What is the difference between statistics.stdev() & numpy.std() and which is more precise?

677 views Asked by At

I used this dataset:

lst = [81922.00557103065, 82887.70053475935, 80413.01627033792,
       81708.86075949368, 82997.38219895288, 84641.50943396226,
       81929.82456140351, 82632.24181360201, 77667.98418972333,
       73726.47427854454, 86113.2075471698, 83232.98429319372,
       79866.66666666667, 83833.74689826302, 81943.06930693069,
       77898.64029666255, 77401.47783251232, 80607.59493670886,
       78384.5126835781, 82608.69565217392, 80824.8730964467,
       84163.70106761566, 74887.38738738738
       ]

Then statistics.stdev(lst) is 3096.28 and numpy.std(lst) is 3028.23. The difference is about 2.2%.

1

There are 1 answers

0
Matt Hall On BEST ANSWER

They are calculating two slightly different things.

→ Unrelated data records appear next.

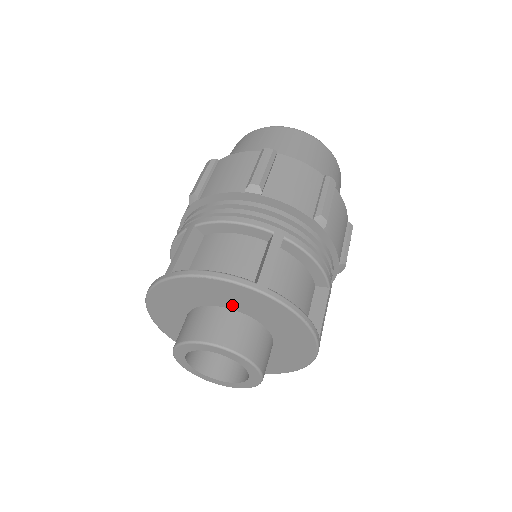
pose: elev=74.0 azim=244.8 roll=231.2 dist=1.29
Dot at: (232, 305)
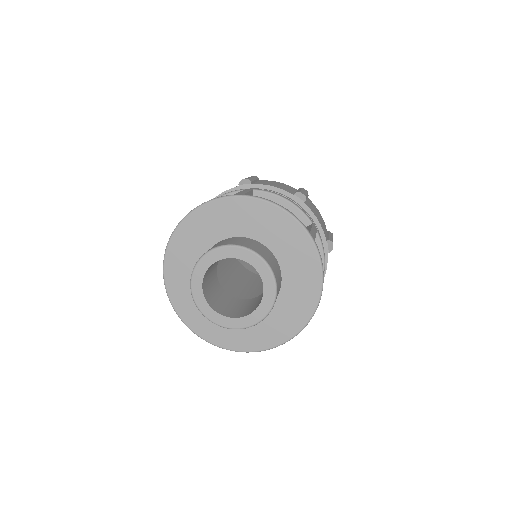
Dot at: (274, 245)
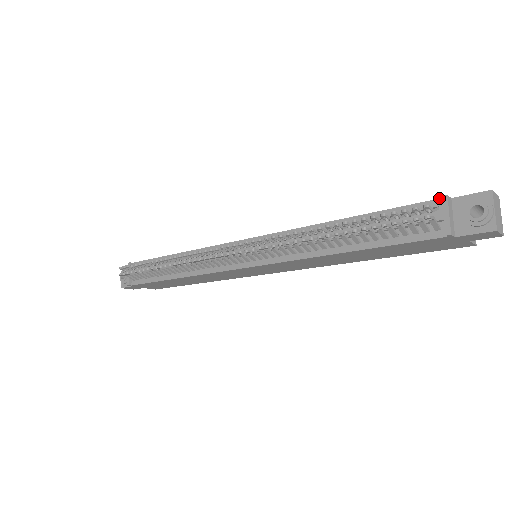
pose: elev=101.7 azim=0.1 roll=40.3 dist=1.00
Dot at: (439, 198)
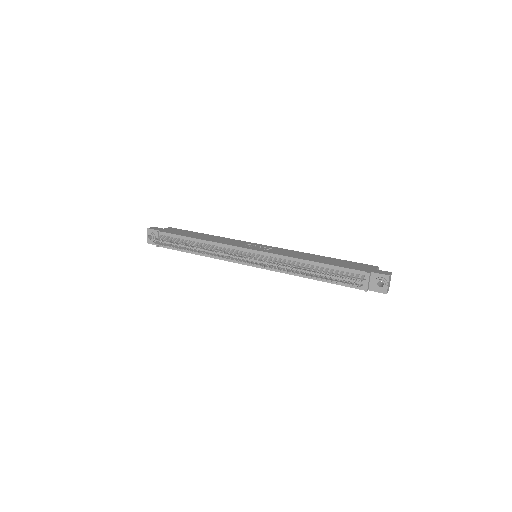
Dot at: (366, 272)
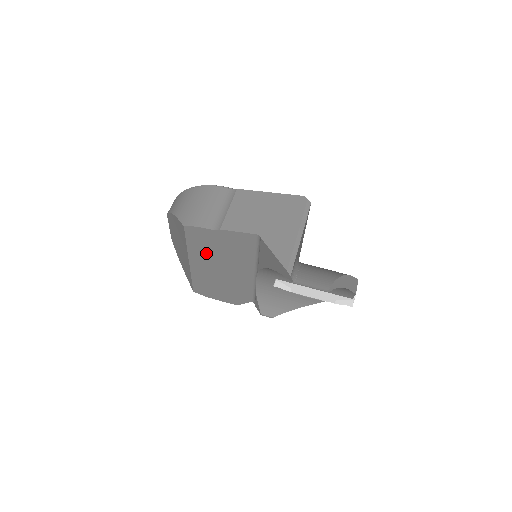
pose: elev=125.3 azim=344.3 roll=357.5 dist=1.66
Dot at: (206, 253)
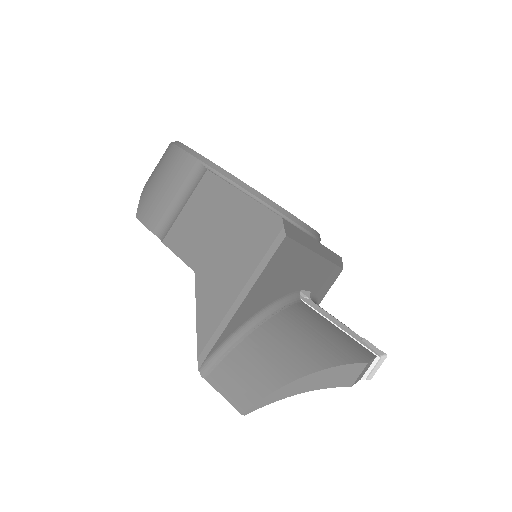
Dot at: occluded
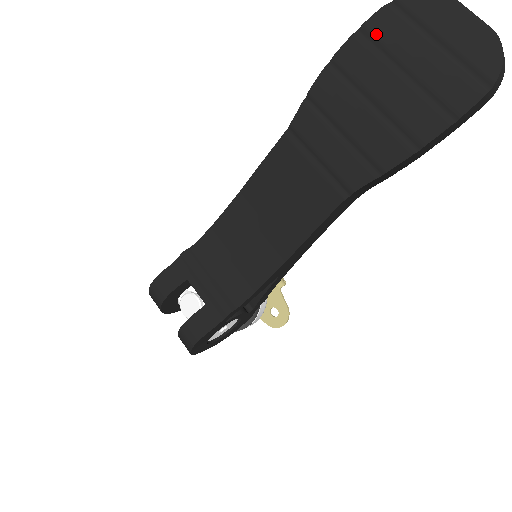
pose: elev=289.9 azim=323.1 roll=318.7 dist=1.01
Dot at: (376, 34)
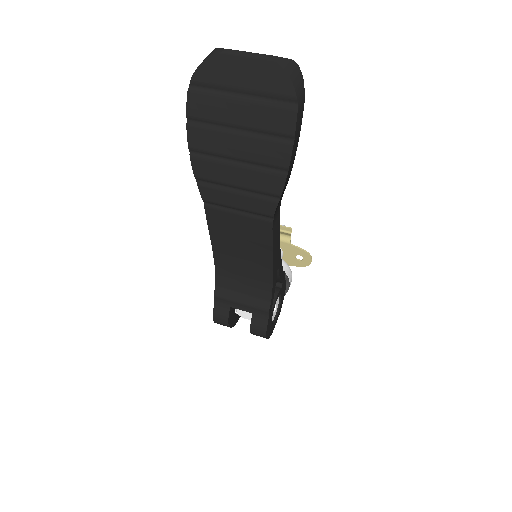
Dot at: (200, 116)
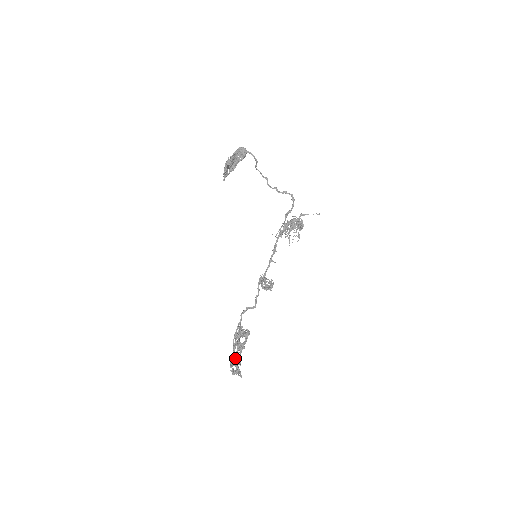
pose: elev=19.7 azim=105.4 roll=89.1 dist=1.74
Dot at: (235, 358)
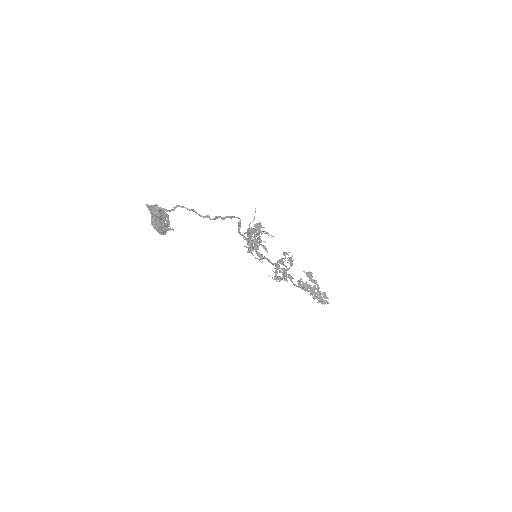
Dot at: (313, 298)
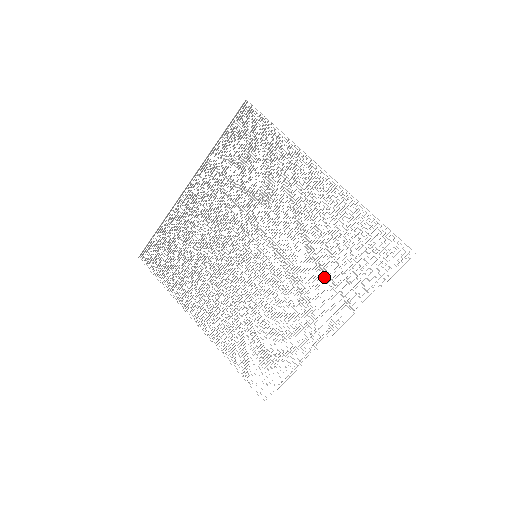
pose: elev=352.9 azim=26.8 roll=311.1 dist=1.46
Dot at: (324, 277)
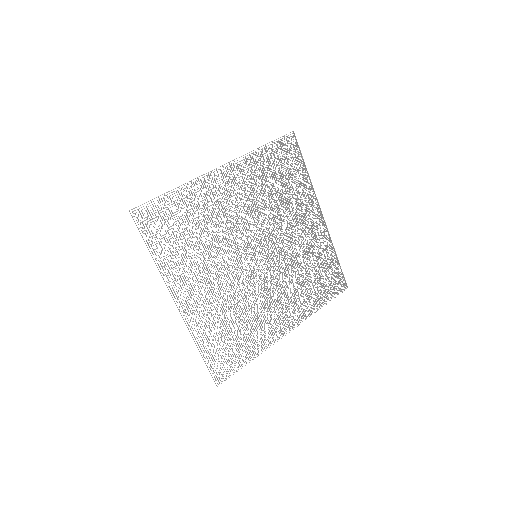
Dot at: occluded
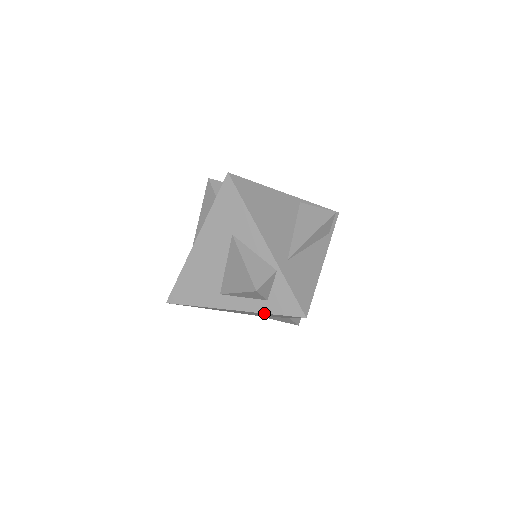
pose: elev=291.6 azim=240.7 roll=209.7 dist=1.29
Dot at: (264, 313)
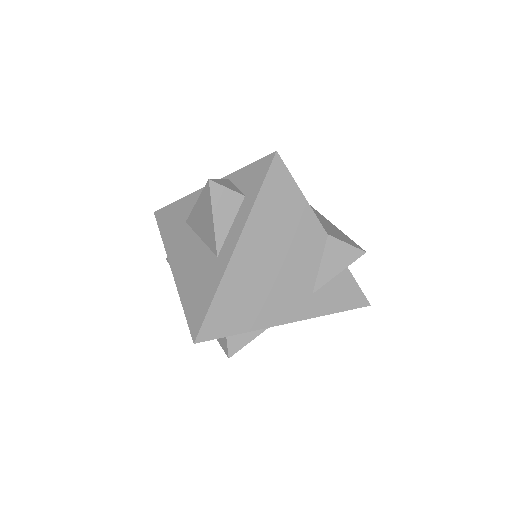
Dot at: (253, 203)
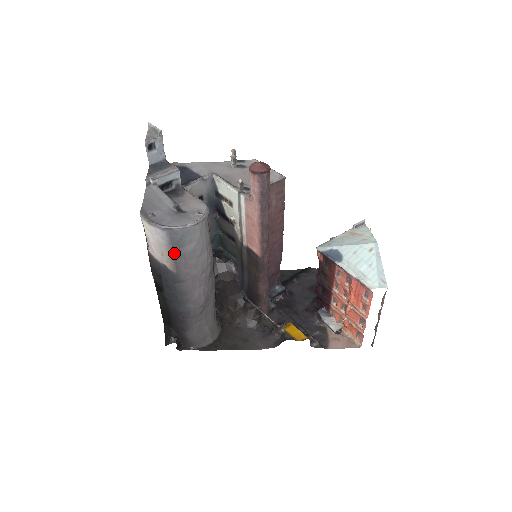
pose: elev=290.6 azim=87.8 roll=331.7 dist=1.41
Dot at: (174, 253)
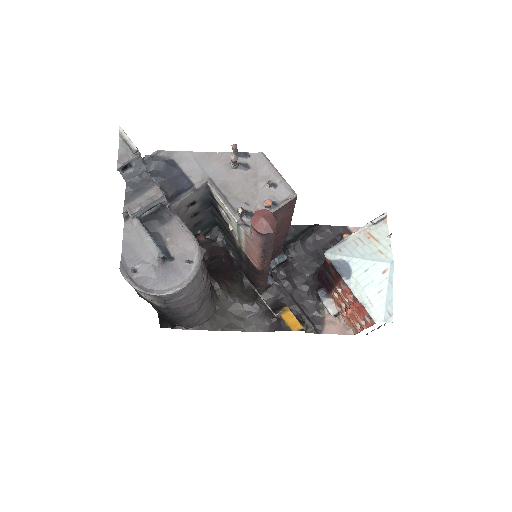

The standard deviation is the square root of the variance. NumPy is using the sample variance, whereas statistics is adjusting this with Bessel's correction. This uses N – 1 instead of N in the calculation of the variance:

arr = np.array(lst)
var_ordinary = np.sum(abs(arr - arr.mean())**2) / arr.size
var_bessel = np.sum(np.abs(arr - arr.mean())**2) / (arr.size - 1)

From the statistics docs:

This is the sample variance s² with Bessel’s correction, also known as variance with N-1 degrees of freedom. Provided that the data points are representative (e.g. independent and identically distributed), the result should be an unbiased estimate of the true population variance.